* What you are asked to do *
Find the lines in these entries that include the word "dung" and state how many there are, with no other words.
══════════════════════════════
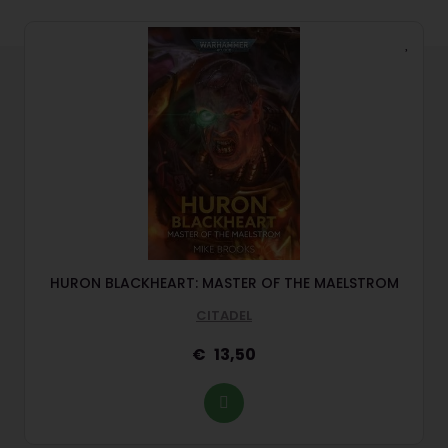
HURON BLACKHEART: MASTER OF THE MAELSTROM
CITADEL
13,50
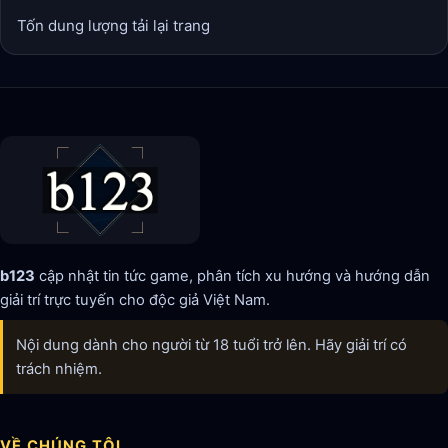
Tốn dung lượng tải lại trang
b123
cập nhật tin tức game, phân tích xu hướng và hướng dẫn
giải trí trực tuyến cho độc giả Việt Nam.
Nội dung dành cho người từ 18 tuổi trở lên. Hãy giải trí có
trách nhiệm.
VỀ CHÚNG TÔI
══════════════════════════════
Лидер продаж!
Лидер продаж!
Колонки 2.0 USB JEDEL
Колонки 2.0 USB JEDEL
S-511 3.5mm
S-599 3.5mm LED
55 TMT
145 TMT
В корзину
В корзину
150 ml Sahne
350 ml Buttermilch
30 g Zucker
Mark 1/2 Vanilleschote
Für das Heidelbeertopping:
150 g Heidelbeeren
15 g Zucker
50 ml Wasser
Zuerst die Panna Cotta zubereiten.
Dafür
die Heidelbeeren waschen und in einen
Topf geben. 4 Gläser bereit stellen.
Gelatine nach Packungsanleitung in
══════════════════════════════
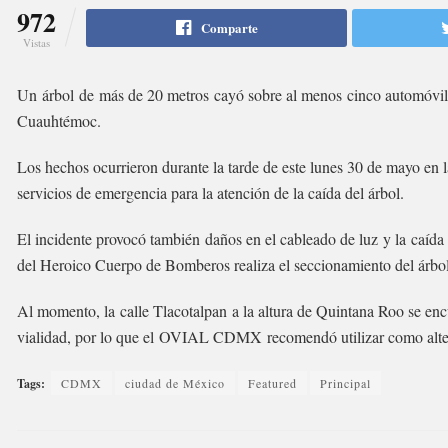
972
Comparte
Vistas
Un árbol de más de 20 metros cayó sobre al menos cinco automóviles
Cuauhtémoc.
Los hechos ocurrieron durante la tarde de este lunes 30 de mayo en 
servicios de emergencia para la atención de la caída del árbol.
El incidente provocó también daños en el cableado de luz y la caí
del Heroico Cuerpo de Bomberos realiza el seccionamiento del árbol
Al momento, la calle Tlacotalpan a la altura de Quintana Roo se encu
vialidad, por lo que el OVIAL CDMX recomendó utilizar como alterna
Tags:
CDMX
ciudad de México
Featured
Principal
══════════════════════════════
* The completed task *
2